Down-to-Earth Buffett Paying Sky-High Wall Street Salaries


Sage of OmahaFor all his complaints over the tax code and Wall Street fat cats, Warren Buffett certainly isn’t shy when it comes to paying his top executives a boatload of money. In typical investment bank fashion, Berkshire Hathaway (NYSE:BRK.A, BRK.B) compensates its talent very, very well.

BusinessWeek reports that, “Berkshire gave $17.4 million in 2011 compensation to Thomas P. Nerney, CEO of its United States Liability Insurance Group; $12.4 million to Geico Corp. CEO Tony Nicely and the National Indemnity Co. unit gave $9.26 million to Ajit Jain, according to filings to state regulators.

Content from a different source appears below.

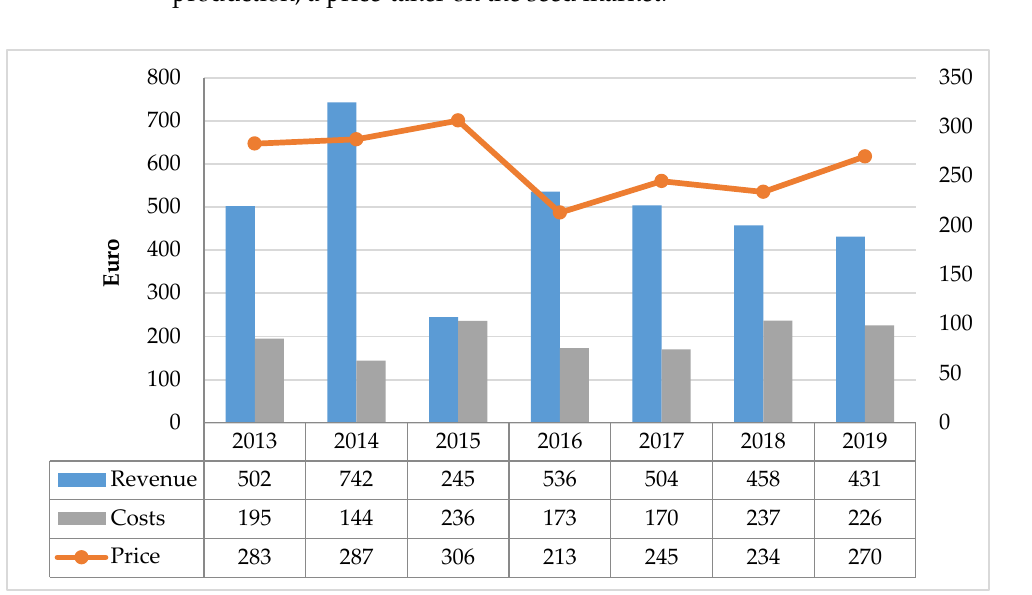
Figure 3. Incidence of the single variable cost categories as parts of the total variable costs. The cost for the seed represents the cost category that mainly affects variable costs (on average about 30%). This shows that seed companies play an important role in the cereal supply chain, capable of influencing the market prices of seeds. It is interesting to note that the cost of fertilisers and pesticides, in the second and third levels of significance, remain stable over time, even after the process of technological adoption. However, by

Of course, Buffett’s salary remains at just $100,000 per his request. But his cohorts appear to be eager for “fair” salaries — at least fair by Wall Street standards.

Berkshire CEO Warren Buffett has long spoken out on greed. He blamed banker greed for a large part of the financial crisis, and has famously refused to leave his fortune to his children. Instead he has provided them modest trust funds and maligned the so-called “lucky sperm club” where heirs and heiresses are born into a life of privilege (and often excess) that they may not deserve.

It’s worth noting that the cost of living in Omaha, Nebraska, is remarkably more affordable than the high-priced financial district of New York. But that cost of living argument apparently hasn’t been factored in.

Ironically, JPMorgan Chase (NYSE:JPM) CEO Jamie Dimon — who has been vocal in his support for the wealthiest 1% and the need for less taxes, not more, on top wage earners — praised Buffett’s pay practices. Dimon said recently the top 20 or so people at Berkshire make more than the biggest earners at JPM.

So is Buffett out of character here or just in-step with typical practices? According to one BusinessWeek source, it’s much simpler than that:

“Whether it’s Warren Buffett or Jamie Dimon, they all pay a lot,” said Charles Elson, director of the University of Delaware’s Center for Corporate Governance, told the magazine. “Pay is out of control everywhere.”